Extracted page text data:
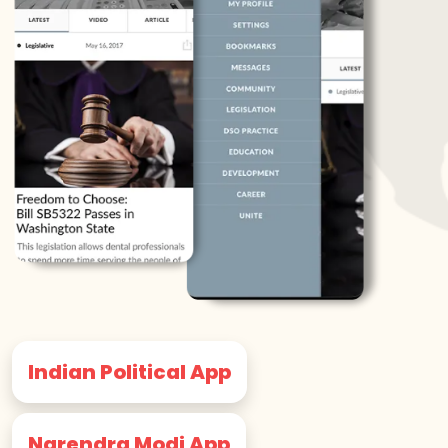
Indian Political App
Narendra Modi App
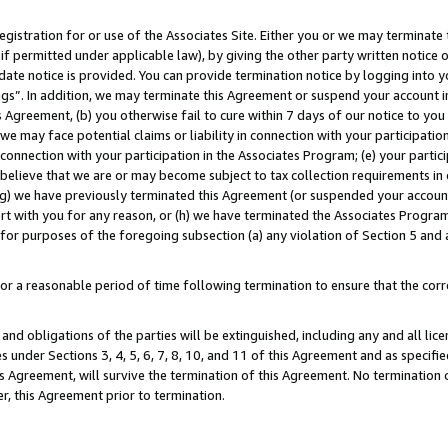
gistration for or use of the Associates Site. Either you or we may terminate 
if permitted under applicable law), by giving the other party written notice 
date notice is provided. You can provide termination notice by logging into y
ings”. In addition, we may terminate this Agreement or suspend your account 
is Agreement, (b) you otherwise fail to cure within 7 days of our notice to y
 we may face potential claims or liability in connection with your participatio
connection with your participation in the Associates Program; (e) your parti
we believe that we are or may become subject to tax collection requirements in
g) we have previously terminated this Agreement (or suspended your account
cert with you for any reason, or (h) we have terminated the Associates Program
for purposes of the foregoing subsection (a) any violation of Section 5 and a
a reasonable period of time following termination to ensure that the corre
and obligations of the parties will be extinguished, including any and all lic
es under Sections 3, 4, 5, 6, 7, 8, 10, and 11 of this Agreement and as specifi
Agreement, will survive the termination of this Agreement. No termination of
der, this Agreement prior to termination.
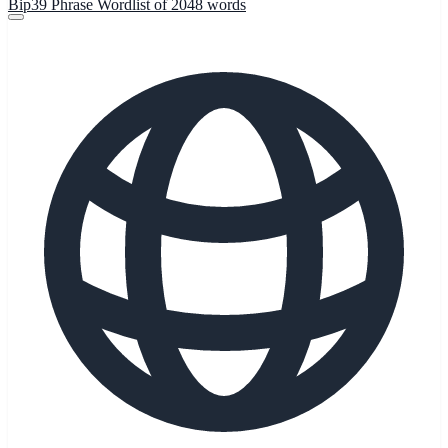
Bip39 Phrase Wordlist of 2048 words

#### WORK TO COMPLETE:
Each record above must be set down again unchanged, with its pictures left out.

#### OUTPUT BELOW:
Indian Political App
Narendra Modi App
gistration for or use of the Associates Site. Either you or we may terminate 
if permitted under applicable law), by giving the other party written notice 
date notice is provided. You can provide termination notice by logging into y
ings”. In addition, we may terminate this Agreement or suspend your account 
is Agreement, (b) you otherwise fail to cure within 7 days of our notice to y
 we may face potential claims or liability in connection with your participatio
connection with your participation in the Associates Program; (e) your parti
we believe that we are or may become subject to tax collection requirements in
g) we have previously terminated this Agreement (or suspended your account
cert with you for any reason, or (h) we have terminated the Associates Program
for purposes of the foregoing subsection (a) any violation of Section 5 and a
a reasonable period of time following termination to ensure that the corre
and obligations of the parties will be extinguished, including any and all lic
es under Sections 3, 4, 5, 6, 7, 8, 10, and 11 of this Agreement and as specifi
Agreement, will survive the termination of this Agreement. No termination of
der, this Agreement prior to termination.
Bip39 Phrase Wordlist of 2048 words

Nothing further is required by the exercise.